As I peer into Willow's eyes, I can see the subtle changes in her expression. She appears to suspend reality, as she morphs into one of her many characters that appear in her "dream scapes". Who is she this time? A famous actor in a Kabuki play, striking a dramatic pose before his audience? An Austrialian archeologist, who is teasing away the last bit of sand, that exposes a previously undiscovered beetle? I marvel at her intense concentration. I don't know that I can even describe what I see. She appears to focus the very center of her being, on one molecule that occupies space and time. Like sunlight through the lense of a magnifying glass, on a piece of paper - so powerful is the concentration, that one might expect the object of her attention, to burst into flames.

Can it be, that cats meditate?

There are such times, when I am painting - and my breathing is slow...and deep. And my mind is centered on the emulsion of paint and oil, as it travels across the warp and weave of the stretched linen. I feel as if I have crossed over to another state of being. And I feel as if I am floating in/connected to - a whole other life force. This happened, for the first time, about 3 weeks ago. I was at once - a little unnerved, but thrilled. Time passed - effortlessly. I felt no pangs of hunger for food or distraction. As I said, a little unnerving, but thrilling.

Could this be what Mark Rothko described as, painting the emotion conveyed by a particular subject? If so, it is not surprising that the artist transcends to some other realm, beyond the subject of what one is painting. I am intriuged with Piet Mondrian's (b. 1871 - d. 1944) influence on Rothko (b. 1903 - d. 1970). Take a look at the evolution of Mondrian's paintings. I lament the fact that attention is not typically given to his early impressionistic landscapes, as is to - let's say, Composition with Red, Yellow and Blue (1921). It is quite stunning, to see Piet Mondrian's range of work over a life time. Only then, was I able to fully appreciate how his work evolved into a Modernist form, and perhaps more important - the "why" of it.


It is truely remarkable, how Mondrian's compositional approach became "elemental" (not elementary, but rather, a redux to the most essential elements). This speaks of what art historians refer to as:

"Rothko's work becoming increasingly abstract; perhaps ironically, Rothko himself described the process as being one toward "clarity".

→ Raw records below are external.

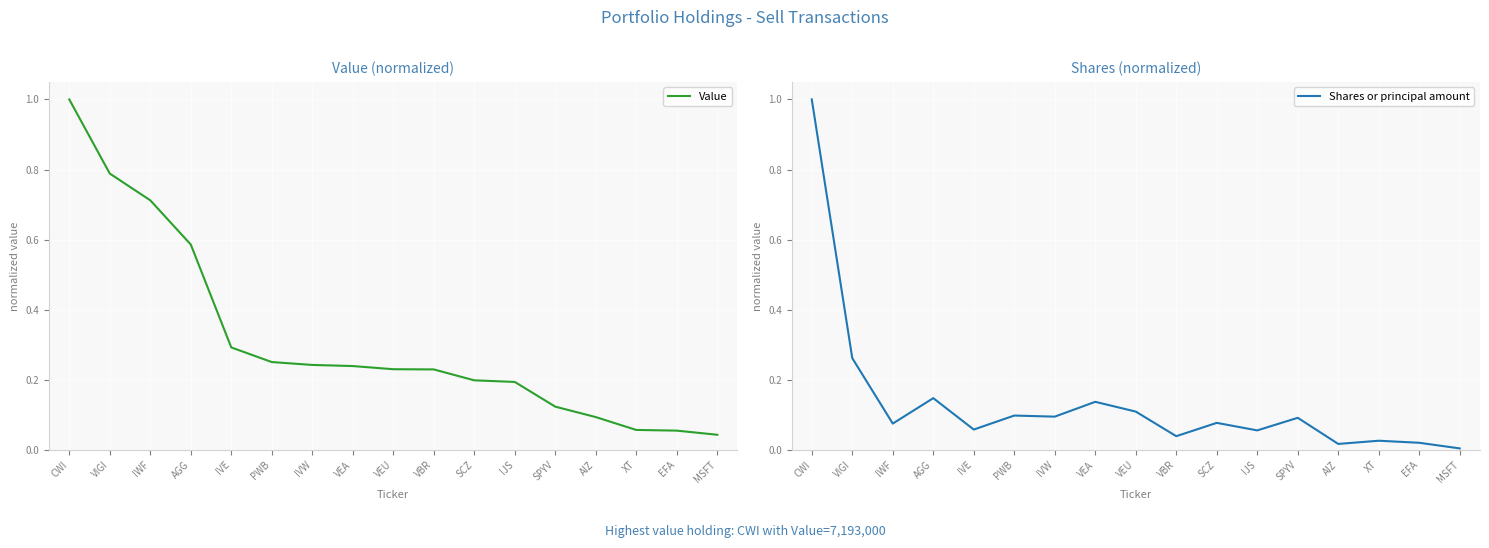

Reading left to right, list all the values displayed in this chart.

Value: 1.0	0.8	0.7	0.6	0.3	0.3	0.2	0.2	0.2	0.2	0.2	0.2	0.1	0.1	0.1	0.1	0.0
Shares or principal amount: 1.0	0.3	0.1	0.1	0.1	0.1	0.1	0.1	0.1	0.0	0.1	0.1	0.1	0.0	0.0	0.0	0.0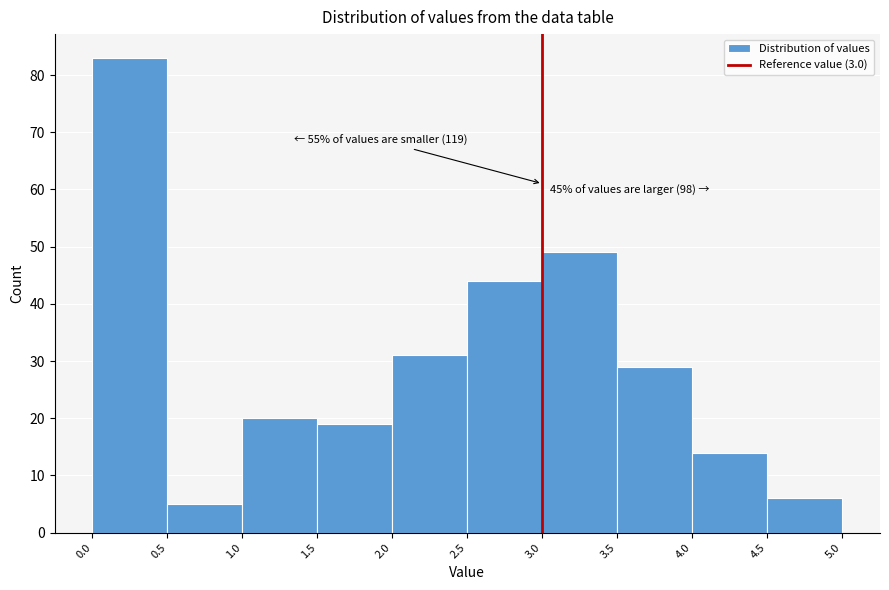

Which range on the x-axis has the tallest bar?

0.0 to 0.5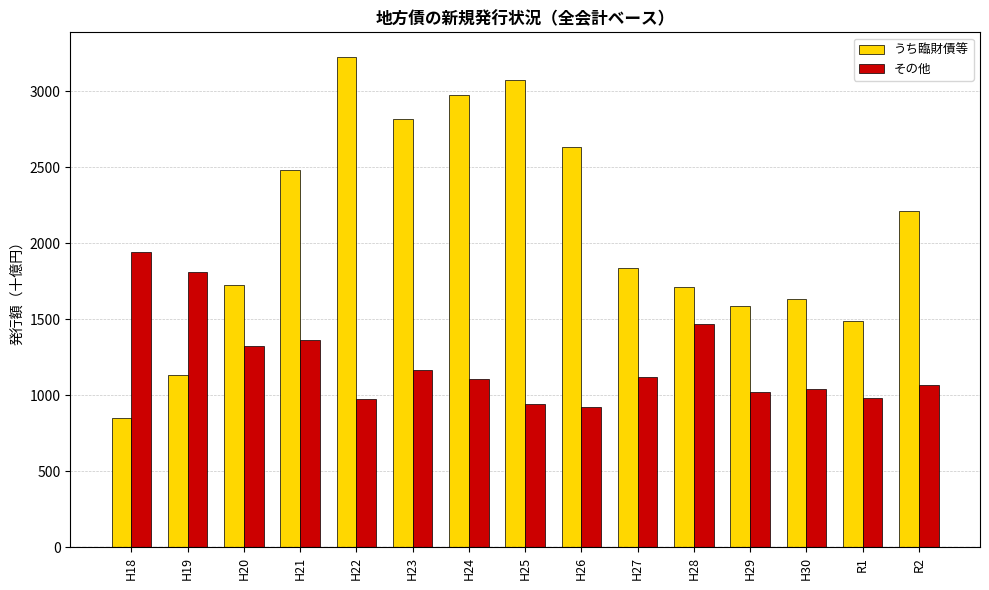

The value of その他 at H27 is 1119. True or false?

True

Rothko's description of this "clarity", is evocative of Piet Mondrian's evolution from impressionist landscapes to a modernist approach. One can see a similar evolution in Mark Rothko's work, from impressionist portraits, street scenes and landscapes, to his use of "mythology and symbols", and finally to what is referred to as "abstraction".

I found this particular link to a Rothko quote and image of his work, to be quite revealing. http://www.nga.gov/feature/rothko/abstraction1.shtm :
*snip* "We favor the simple expression of the complex thought. We are for the large shape because it has the impact of the unequivocal. We wish to reassert the picture plane. We are for flat forms because they destroy illusion and reveal truth."

Clarity. Conveying the emotion of the composition.
Can it be, that the ultimate resolution of this endeavor, is not - cannot be representational work, but rather, an abstraction?